“Taking Lives” is a creepy movie that fully deserves its R-rating. In the opening scene, an unsuspecting teen viciously attacks another teen, smiling as he murders his victim. Shots of dead bodies are hideously graphic, with missing body parts, bloody torsos and faces that have been mutilated beyond recognition. We see these images again and again, throughout the film, because Scott carries them with her, even sleeping with photos of the victims above her bed.  In fact, it’s almost as if director D.J. Caruso is obsessed with bodily mutilation. The final scene of the film consists of an intense fight with strangling and stabbing. 

No stranger to nudity, Jolie bears her breasts in one scene then engages in explicit sex reminiscent of “Monster’s Ball,” although her male partner remains clothed (how typical). The dozen or so profanities and obscenities scattered throughout the movie are graphic. 

On a cinematic level, “Taking Lives” will keep you on the edge of your seat, with several unexpected twists that maintain the suspense and a couple of “gotchas.”  Some will guess the ending, but you’re never really sure until the end.  The film is also well-acted, with excellent performances from Jolie, Hawke, Martinez, Sutherland and Jean-Hugues Anglade, as the chief of police.
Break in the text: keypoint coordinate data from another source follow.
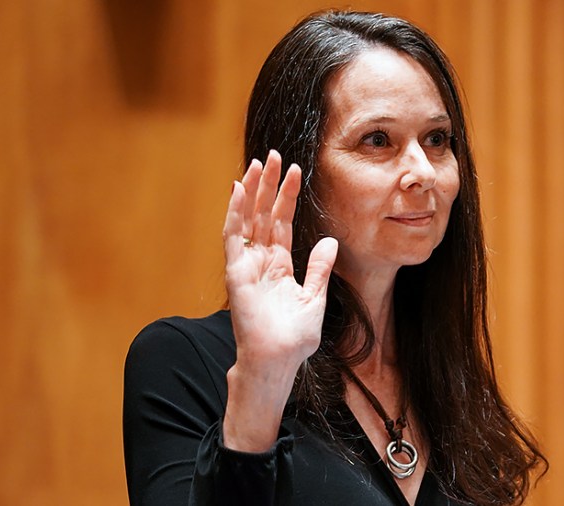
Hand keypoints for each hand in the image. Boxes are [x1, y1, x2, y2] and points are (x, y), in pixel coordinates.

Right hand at [221, 150, 337, 451]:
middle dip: (269, 185)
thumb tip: (330, 241)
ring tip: (258, 163)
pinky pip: (233, 236)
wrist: (278, 361)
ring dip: (251, 191)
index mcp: (280, 265)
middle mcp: (261, 260)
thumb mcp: (316, 298)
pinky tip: (239, 189)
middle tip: (274, 155)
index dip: (288, 197)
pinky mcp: (235, 272)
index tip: (296, 170)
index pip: (282, 222)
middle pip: (264, 214)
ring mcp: (246, 264)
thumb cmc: (294, 338)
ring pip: (247, 219)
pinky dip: (234, 212)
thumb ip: (320, 269)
Although the characters remain largely undeveloped – typical for this genre – what roles they do have, the actors perform well.  It’s also a relief to see the quaint city of Montreal as a setting and native French-speaking actors, rather than Americans trying to imitate a French accent.  Too bad we don’t see more of both.

Those looking for strong role models for women will appreciate a woman as the main character – and a cop, a role that is almost always assigned to male actors.  Unfortunately, however, although Agent Scott is brilliant, she allows loneliness to cloud her judgment in a near-fatal choice that places the investigation in peril, frees a dangerous killer and ruins her career.  She redeems herself, but not without great loss, including more murders.  So ultimately, her character’s moral failures negate any positive attributes she may have possessed as a potential role model.

One must also question the motivation (apart from the obvious financial gain) of filmmakers who choose to focus on the psychosis of serial murder, creating a graphic, gruesome film.  With its inherent suspense-filled stalking of the murder victims, the psychological thriller perpetuates tremendous fear in audiences – something we already experience with alarming regularity with the daily news. The genre, and particularly this film, also leaves the viewer with the lingering concern that murdering psychotics are out there, waiting to prey upon us, even as they elude capture by the best and the brightest law enforcement officers.  This is not a reassuring thought.

It’s obvious that “Taking Lives” is not for kids. But even adults must ask themselves whether these images of fear and death should be given access to roam our hearts and minds.